SOURCE EXTRACT: Begin

Sailing to FailCamp
FutureRuby is possibly the best weekend of the year for Ruby nerds like myself. The night before was FAILcamp.
FAILcamp is an open event for folks to share their stories and lessons taken away from failure. It’s also a valid excuse to hit the docks and overrun the swanky QCYC yacht club with hedonic nerdery.
Yacht club eh? How cool would it be to actually arrive on private vessel?
In the yellow is my friend Tim’s sailboat, “No Frills” — the name is a nod to both the colour of the boat and inclination of the skipper. He kindly invited us on board.
Because I seem to particularly prone to to damaging my electronics, I did a full hard drive backup the night before. Fortunately, we arrived without incident.
And I even got to help raise the sails.
Tales of Failure
Safely back on solid ground, we were greeted with badges that asked for our names and what we fail at. I filled in “I fail at saying no.” This proved to be a liability when Trina noticed and asked me to buy her a drink.
Here’s Trina putting Phill through the same routine.
Joey warmed up the crowd with some quick icons of FAIL: keyboard cats, a survey of president of Mexico, and his favourite movie, Deliverance — “a canoe trip that failed.”
He turned over the floor to people to tell their tales of failure.

SOURCE EXTRACT: End
DATA: Begin

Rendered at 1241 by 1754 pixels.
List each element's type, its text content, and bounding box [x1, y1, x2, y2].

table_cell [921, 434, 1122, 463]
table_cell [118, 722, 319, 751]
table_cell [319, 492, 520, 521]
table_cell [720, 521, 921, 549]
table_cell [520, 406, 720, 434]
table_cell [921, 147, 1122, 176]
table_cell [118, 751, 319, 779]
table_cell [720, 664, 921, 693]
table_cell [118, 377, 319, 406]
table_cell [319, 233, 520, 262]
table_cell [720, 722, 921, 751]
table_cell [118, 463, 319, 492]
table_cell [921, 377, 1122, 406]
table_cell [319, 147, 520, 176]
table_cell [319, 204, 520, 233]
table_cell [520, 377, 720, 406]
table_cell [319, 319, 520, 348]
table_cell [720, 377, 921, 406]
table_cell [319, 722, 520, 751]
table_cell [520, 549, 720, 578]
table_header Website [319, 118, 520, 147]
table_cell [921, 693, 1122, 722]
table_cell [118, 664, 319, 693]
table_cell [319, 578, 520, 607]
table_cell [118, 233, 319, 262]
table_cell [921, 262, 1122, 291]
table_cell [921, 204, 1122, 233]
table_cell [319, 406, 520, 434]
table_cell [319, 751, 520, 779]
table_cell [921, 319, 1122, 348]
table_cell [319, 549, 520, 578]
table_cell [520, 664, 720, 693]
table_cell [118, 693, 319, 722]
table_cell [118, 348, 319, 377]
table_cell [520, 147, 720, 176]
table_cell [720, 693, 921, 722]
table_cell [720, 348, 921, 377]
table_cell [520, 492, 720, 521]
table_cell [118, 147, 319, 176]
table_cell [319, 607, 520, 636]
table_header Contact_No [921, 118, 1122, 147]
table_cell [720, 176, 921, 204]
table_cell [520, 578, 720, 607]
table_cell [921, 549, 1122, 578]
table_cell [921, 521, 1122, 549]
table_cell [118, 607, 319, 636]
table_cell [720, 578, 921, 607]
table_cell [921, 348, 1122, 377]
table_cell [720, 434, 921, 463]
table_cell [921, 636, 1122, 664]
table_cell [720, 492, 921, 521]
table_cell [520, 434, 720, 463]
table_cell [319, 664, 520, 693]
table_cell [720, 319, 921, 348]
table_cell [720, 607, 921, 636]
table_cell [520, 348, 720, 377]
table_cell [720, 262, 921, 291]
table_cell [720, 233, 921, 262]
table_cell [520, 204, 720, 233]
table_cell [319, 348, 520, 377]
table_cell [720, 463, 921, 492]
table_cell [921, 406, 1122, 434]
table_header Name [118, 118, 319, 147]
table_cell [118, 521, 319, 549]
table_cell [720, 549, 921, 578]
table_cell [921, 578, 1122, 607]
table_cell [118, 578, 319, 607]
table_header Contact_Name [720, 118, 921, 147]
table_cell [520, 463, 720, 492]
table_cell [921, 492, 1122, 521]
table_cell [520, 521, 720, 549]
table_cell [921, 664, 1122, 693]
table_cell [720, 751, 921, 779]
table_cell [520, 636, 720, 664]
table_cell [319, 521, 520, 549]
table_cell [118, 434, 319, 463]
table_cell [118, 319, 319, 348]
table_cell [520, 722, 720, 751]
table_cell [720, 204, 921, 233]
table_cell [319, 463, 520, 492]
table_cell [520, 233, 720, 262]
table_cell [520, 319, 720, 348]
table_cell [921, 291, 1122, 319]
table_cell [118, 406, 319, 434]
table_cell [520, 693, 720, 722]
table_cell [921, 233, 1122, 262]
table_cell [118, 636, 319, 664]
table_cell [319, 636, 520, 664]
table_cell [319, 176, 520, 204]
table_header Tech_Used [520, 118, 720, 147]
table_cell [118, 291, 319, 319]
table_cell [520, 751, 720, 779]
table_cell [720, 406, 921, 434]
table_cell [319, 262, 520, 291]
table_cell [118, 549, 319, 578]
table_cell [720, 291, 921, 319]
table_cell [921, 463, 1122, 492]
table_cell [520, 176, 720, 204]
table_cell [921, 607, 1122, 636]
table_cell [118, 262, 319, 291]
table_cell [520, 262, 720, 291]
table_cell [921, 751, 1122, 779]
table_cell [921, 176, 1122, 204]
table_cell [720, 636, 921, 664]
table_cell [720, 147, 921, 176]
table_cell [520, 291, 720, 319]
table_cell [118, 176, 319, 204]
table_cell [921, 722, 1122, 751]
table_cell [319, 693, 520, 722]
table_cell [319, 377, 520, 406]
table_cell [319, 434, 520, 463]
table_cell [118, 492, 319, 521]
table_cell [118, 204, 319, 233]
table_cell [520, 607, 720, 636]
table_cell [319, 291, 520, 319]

DATA: End

▶ **PROBLEM REQUIREMENTS**:
Copy the FailCamp post from "FAILcamp is an" to "her a drink.", swapping "sailboat" for "yacht".

▶ **WRITTEN REPLY**:
FAILcamp is an open event for folks to share their stories and lessons taken away from failure. It’s also a valid excuse to hit the docks and overrun the swanky QCYC yacht club with hedonic nerdery.
Yacht club eh? How cool would it be to actually arrive on private vessel?
In the yellow is my friend Tim’s yacht, “No Frills” — the name is a nod to both the colour of the boat and inclination of the skipper. He kindly invited us on board.
Because I seem to particularly prone to to damaging my electronics, I did a full hard drive backup the night before. Fortunately, we arrived without incident.
And I even got to help raise the sails.
Tales of Failure
Safely back on solid ground, we were greeted with badges that asked for our names and what we fail at. I filled in “I fail at saying no.” This proved to be a liability when Trina noticed and asked me to buy her a drink.